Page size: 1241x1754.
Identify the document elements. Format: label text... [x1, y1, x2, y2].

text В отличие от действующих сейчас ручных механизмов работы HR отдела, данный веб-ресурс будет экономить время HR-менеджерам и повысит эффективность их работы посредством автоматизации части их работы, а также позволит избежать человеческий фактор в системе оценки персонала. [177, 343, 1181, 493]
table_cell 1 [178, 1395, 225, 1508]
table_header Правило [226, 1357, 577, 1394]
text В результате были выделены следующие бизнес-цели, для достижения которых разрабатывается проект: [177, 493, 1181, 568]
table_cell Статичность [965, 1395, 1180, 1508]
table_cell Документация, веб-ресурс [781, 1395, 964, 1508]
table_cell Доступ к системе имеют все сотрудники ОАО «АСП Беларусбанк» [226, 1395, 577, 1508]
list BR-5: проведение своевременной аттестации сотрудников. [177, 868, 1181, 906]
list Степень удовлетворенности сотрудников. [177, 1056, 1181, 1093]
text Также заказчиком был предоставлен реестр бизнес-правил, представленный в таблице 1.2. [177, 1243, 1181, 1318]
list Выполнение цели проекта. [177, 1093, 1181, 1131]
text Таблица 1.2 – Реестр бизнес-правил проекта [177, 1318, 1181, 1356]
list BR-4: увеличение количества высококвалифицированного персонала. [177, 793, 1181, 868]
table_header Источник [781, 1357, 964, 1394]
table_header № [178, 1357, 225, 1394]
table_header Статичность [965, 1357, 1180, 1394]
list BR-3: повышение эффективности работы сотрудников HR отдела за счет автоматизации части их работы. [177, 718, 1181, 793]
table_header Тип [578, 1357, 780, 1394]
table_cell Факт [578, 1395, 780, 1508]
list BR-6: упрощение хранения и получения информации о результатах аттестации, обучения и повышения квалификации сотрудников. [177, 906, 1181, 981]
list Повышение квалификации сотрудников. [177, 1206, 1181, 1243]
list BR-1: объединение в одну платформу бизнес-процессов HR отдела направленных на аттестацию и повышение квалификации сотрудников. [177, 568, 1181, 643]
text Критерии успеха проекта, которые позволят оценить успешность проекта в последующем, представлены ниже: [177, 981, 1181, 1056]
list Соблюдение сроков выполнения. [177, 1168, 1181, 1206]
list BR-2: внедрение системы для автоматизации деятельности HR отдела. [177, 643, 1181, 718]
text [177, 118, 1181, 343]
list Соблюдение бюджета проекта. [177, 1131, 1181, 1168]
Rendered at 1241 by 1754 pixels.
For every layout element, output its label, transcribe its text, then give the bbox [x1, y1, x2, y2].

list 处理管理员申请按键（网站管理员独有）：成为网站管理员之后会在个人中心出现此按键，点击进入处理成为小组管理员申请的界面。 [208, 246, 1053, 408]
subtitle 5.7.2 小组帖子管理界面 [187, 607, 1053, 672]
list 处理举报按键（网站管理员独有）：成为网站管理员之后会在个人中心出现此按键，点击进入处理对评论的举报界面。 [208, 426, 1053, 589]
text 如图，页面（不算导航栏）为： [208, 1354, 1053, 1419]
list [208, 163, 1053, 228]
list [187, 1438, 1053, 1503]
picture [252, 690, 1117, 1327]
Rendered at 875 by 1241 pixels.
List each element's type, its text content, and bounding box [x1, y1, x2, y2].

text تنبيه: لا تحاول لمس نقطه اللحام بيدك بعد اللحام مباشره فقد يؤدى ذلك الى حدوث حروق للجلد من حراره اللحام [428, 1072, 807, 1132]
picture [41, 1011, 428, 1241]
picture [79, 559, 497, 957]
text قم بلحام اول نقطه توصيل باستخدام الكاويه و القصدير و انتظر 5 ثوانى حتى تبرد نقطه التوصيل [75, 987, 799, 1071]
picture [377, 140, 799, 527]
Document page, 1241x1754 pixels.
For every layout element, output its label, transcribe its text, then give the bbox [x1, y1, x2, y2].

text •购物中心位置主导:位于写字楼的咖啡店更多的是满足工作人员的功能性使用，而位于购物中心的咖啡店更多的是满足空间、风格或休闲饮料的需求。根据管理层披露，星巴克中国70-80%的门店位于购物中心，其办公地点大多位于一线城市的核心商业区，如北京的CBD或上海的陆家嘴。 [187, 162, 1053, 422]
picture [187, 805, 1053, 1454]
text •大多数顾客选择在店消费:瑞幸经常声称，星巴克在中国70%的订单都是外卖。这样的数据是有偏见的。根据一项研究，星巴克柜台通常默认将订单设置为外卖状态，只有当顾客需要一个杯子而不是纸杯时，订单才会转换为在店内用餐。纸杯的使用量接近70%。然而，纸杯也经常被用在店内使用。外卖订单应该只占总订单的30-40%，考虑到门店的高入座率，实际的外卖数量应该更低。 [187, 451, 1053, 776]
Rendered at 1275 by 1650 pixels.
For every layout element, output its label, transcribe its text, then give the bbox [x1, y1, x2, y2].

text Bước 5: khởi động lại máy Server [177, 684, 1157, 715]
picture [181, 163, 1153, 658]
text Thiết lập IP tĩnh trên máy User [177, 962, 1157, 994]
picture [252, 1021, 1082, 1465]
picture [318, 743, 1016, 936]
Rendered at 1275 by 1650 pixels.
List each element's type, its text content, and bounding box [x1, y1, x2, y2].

==================================================

### To do
Each entry needs to be written out again, exactly as given.

### Response
Page size: 1241x1754.
Identify the document elements. Format: label text... [x1, y1, x2, y2].

text В отличие от действующих сейчас ручных механизмов работы HR отдела, данный веб-ресурс будет экономить время HR-менеджерам и повысит эффективность их работы посредством автоматизации части их работы, а также позволит избежать человеческий фактор в системе оценки персонала. [177, 343, 1181, 493]
table_cell 1 [178, 1395, 225, 1508]
table_header Правило [226, 1357, 577, 1394]
text В результате были выделены следующие бизнес-цели, для достижения которых разрабатывается проект: [177, 493, 1181, 568]
table_cell Статичность [965, 1395, 1180, 1508]
table_cell Документация, веб-ресурс [781, 1395, 964, 1508]
table_cell Доступ к системе имеют все сотрудники ОАО «АСП Беларусбанк» [226, 1395, 577, 1508]
list BR-5: проведение своевременной аттестации сотрудников. [177, 868, 1181, 906]
list Степень удовлетворенности сотрудников. [177, 1056, 1181, 1093]
text Также заказчиком был предоставлен реестр бизнес-правил, представленный в таблице 1.2. [177, 1243, 1181, 1318]
list Выполнение цели проекта. [177, 1093, 1181, 1131]
text Таблица 1.2 – Реестр бизнес-правил проекта [177, 1318, 1181, 1356]
list BR-4: увеличение количества высококвалифицированного персонала. [177, 793, 1181, 868]
table_header Источник [781, 1357, 964, 1394]
table_header № [178, 1357, 225, 1394]
table_header Статичность [965, 1357, 1180, 1394]
list BR-3: повышение эффективности работы сотрудников HR отдела за счет автоматизации части их работы. [177, 718, 1181, 793]
table_header Тип [578, 1357, 780, 1394]
table_cell Факт [578, 1395, 780, 1508]
list BR-6: упрощение хранения и получения информации о результатах аттестации, обучения и повышения квалификации сотрудников. [177, 906, 1181, 981]
list Повышение квалификации сотрудников. [177, 1206, 1181, 1243]
list BR-1: объединение в одну платформу бизнес-процессов HR отдела направленных на аттестацию и повышение квалификации сотрудников. [177, 568, 1181, 643]
text Критерии успеха проекта, которые позволят оценить успешность проекта в последующем, представлены ниже: [177, 981, 1181, 1056]
list Соблюдение сроков выполнения. [177, 1168, 1181, 1206]
list BR-2: внедрение системы для автоматизации деятельности HR отдела. [177, 643, 1181, 718]
text [177, 118, 1181, 343]
list Соблюдение бюджета проекта. [177, 1131, 1181, 1168]
Rendered at 1241 by 1754 pixels.
For every layout element, output its label, transcribe its text, then give the bbox [x1, y1, x2, y2].

list 处理管理员申请按键（网站管理员独有）：成为网站管理员之后会在个人中心出现此按键，点击进入处理成为小组管理员申请的界面。 [208, 246, 1053, 408]
subtitle 5.7.2 小组帖子管理界面 [187, 607, 1053, 672]
list 处理举报按键（网站管理员独有）：成为网站管理员之后会在个人中心出现此按键，点击进入处理对评论的举报界面。 [208, 426, 1053, 589]
text 如图，页面（不算导航栏）为： [208, 1354, 1053, 1419]
list [208, 163, 1053, 228]
list [187, 1438, 1053, 1503]
picture [252, 690, 1117, 1327]
Rendered at 875 by 1241 pixels.
List each element's type, its text content, and bounding box [x1, y1, x2, y2].

text تنبيه: لا تحاول لمس نقطه اللحام بيدك بعد اللحام مباشره فقد يؤدى ذلك الى حدوث حروق للجلد من حراره اللحام [428, 1072, 807, 1132]
picture [41, 1011, 428, 1241]
picture [79, 559, 497, 957]
text قم بلحام اول نقطه توصيل باستخدام الكاويه و القصدير و انتظر 5 ثوانى حتى تبرد نقطه التوصيل [75, 987, 799, 1071]
picture [377, 140, 799, 527]
Document page, 1241x1754 pixels.
For every layout element, output its label, transcribe its text, then give the bbox [x1, y1, x2, y2].

text •购物中心位置主导:位于写字楼的咖啡店更多的是满足工作人员的功能性使用，而位于购物中心的咖啡店更多的是满足空间、风格或休闲饮料的需求。根据管理层披露，星巴克中国70-80%的门店位于购物中心，其办公地点大多位于一线城市的核心商业区，如北京的CBD或上海的陆家嘴。 [187, 162, 1053, 422]
picture [187, 805, 1053, 1454]
text •大多数顾客选择在店消费:瑞幸经常声称，星巴克在中国70%的订单都是外卖。这样的数据是有偏见的。根据一项研究，星巴克柜台通常默认将订单设置为外卖状态，只有当顾客需要一个杯子而不是纸杯时，订单才会转换为在店内用餐。纸杯的使用量接近70%。然而，纸杯也经常被用在店内使用。外卖订单应该只占总订单的30-40%，考虑到门店的高入座率，实际的外卖数量应该更低。 [187, 451, 1053, 776]
Rendered at 1275 by 1650 pixels.
For every layout element, output its label, transcribe its text, then give the bbox [x1, y1, x2, y2].

text Bước 5: khởi động lại máy Server [177, 684, 1157, 715]
picture [181, 163, 1153, 658]
text Thiết lập IP tĩnh trên máy User [177, 962, 1157, 994]
picture [252, 1021, 1082, 1465]
picture [318, 743, 1016, 936]
Rendered at 1275 by 1650 pixels.
List each element's type, its text content, and bounding box [x1, y1, x2, y2].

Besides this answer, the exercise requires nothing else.